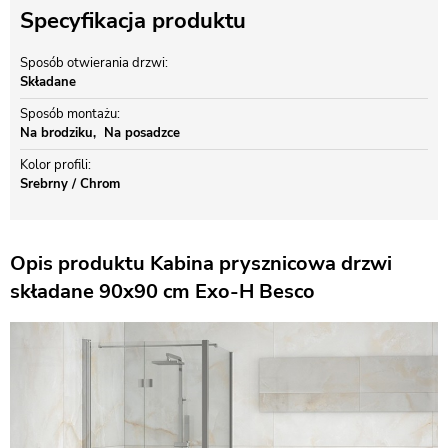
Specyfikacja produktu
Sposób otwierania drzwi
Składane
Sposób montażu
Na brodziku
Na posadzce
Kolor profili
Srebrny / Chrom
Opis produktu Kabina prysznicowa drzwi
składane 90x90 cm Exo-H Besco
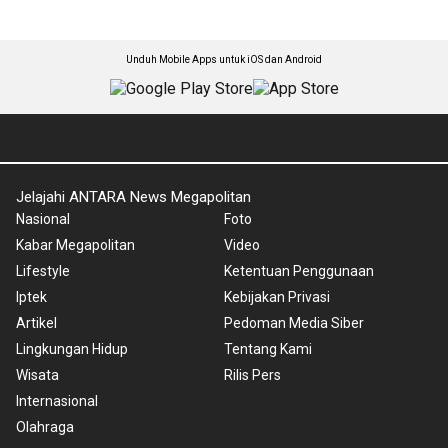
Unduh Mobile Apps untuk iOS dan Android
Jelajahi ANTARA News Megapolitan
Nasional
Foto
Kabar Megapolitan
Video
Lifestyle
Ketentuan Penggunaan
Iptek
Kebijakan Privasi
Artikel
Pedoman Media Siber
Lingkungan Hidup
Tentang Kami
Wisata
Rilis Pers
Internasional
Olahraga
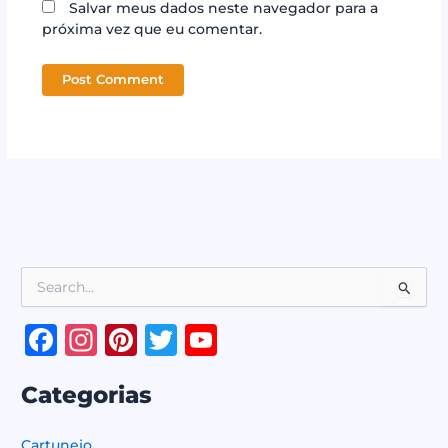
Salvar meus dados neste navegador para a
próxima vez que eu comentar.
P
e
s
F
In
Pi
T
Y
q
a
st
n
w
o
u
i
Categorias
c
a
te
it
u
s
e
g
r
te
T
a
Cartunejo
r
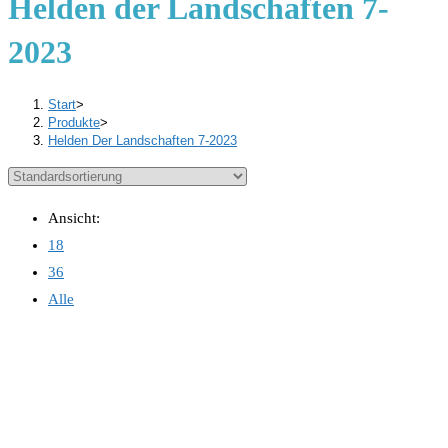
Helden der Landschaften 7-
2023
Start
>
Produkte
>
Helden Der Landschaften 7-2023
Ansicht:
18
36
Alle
----------
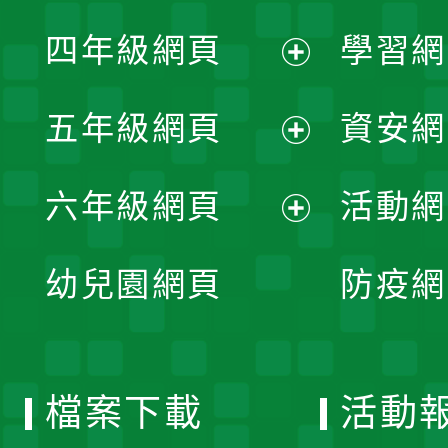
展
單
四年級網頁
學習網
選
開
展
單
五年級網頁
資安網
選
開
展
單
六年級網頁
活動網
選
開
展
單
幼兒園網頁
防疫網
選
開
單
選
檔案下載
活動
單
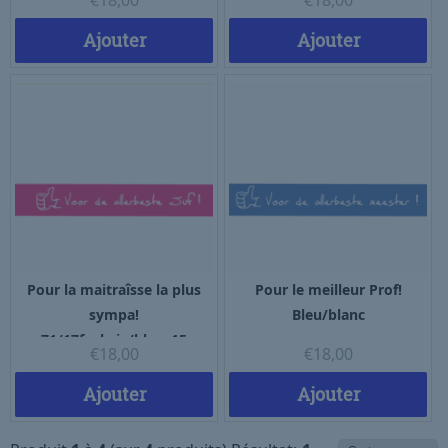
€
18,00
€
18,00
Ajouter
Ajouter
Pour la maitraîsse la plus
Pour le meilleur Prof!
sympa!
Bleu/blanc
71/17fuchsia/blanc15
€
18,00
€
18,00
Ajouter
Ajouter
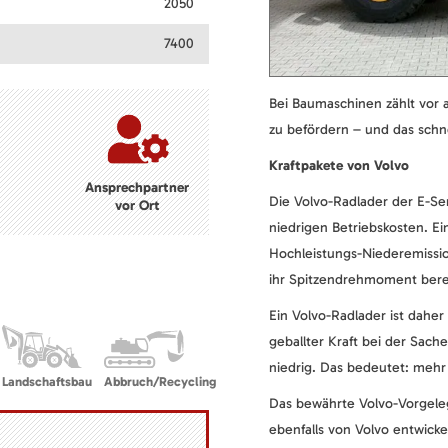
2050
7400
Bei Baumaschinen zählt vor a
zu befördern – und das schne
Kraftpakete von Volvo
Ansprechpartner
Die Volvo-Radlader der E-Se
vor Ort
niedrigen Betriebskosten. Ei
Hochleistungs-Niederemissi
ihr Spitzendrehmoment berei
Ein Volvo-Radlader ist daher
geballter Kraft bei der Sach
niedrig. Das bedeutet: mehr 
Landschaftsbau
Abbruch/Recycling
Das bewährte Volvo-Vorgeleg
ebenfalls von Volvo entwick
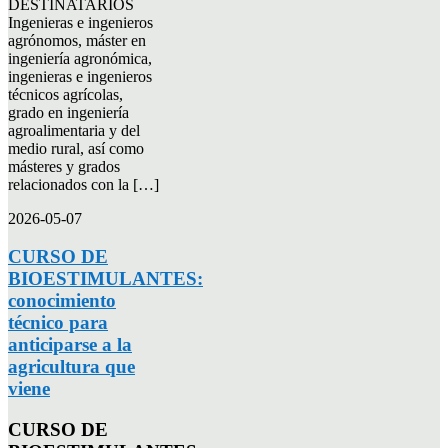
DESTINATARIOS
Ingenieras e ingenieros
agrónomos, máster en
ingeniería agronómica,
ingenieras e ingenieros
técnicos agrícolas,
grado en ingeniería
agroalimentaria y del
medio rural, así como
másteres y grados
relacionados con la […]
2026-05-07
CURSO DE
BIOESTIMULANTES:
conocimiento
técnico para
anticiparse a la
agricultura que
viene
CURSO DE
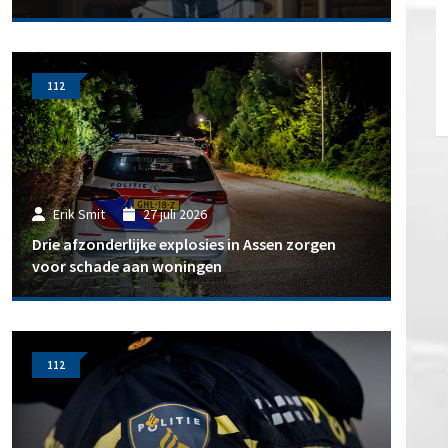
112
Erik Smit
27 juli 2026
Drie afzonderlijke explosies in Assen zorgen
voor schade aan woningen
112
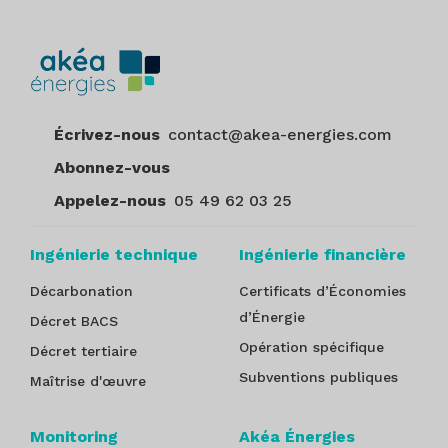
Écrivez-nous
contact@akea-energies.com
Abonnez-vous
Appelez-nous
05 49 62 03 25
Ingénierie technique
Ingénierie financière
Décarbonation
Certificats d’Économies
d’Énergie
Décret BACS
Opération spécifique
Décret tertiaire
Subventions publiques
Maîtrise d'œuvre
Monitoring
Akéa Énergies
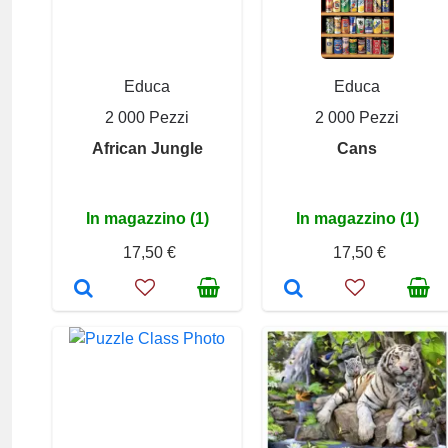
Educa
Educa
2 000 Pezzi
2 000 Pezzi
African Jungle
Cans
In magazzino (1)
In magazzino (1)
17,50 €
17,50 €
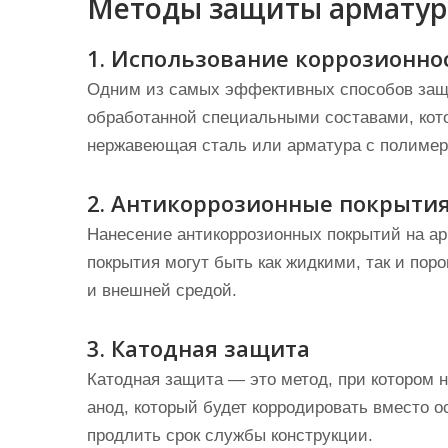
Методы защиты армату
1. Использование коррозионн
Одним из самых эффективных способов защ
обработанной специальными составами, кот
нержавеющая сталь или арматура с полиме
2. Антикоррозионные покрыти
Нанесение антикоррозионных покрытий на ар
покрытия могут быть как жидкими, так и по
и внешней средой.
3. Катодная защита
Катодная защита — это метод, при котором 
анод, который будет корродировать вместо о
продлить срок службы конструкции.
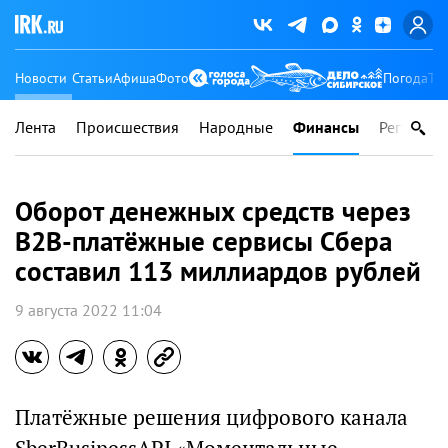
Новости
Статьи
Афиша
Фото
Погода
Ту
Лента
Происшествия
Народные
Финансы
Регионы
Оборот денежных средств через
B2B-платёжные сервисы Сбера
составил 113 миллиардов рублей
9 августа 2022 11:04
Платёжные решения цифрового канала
----------
▶ **WHAT NEEDS TO BE DONE**: Please copy, unchanged, the part of the rows above that opens with the line containing "Specyfikacja produktu" and closes with the line containing "składane 90x90 cm Exo-H Besco", including both of those lines.

▶ **RESPONSE AREA**:
Specyfikacja produktu
Sposób otwierania drzwi
Składane
Sposób montażu
Na brodziku
Na posadzce
Kolor profili
Srebrny / Chrom
Opis produktu Kabina prysznicowa drzwi
składane 90x90 cm Exo-H Besco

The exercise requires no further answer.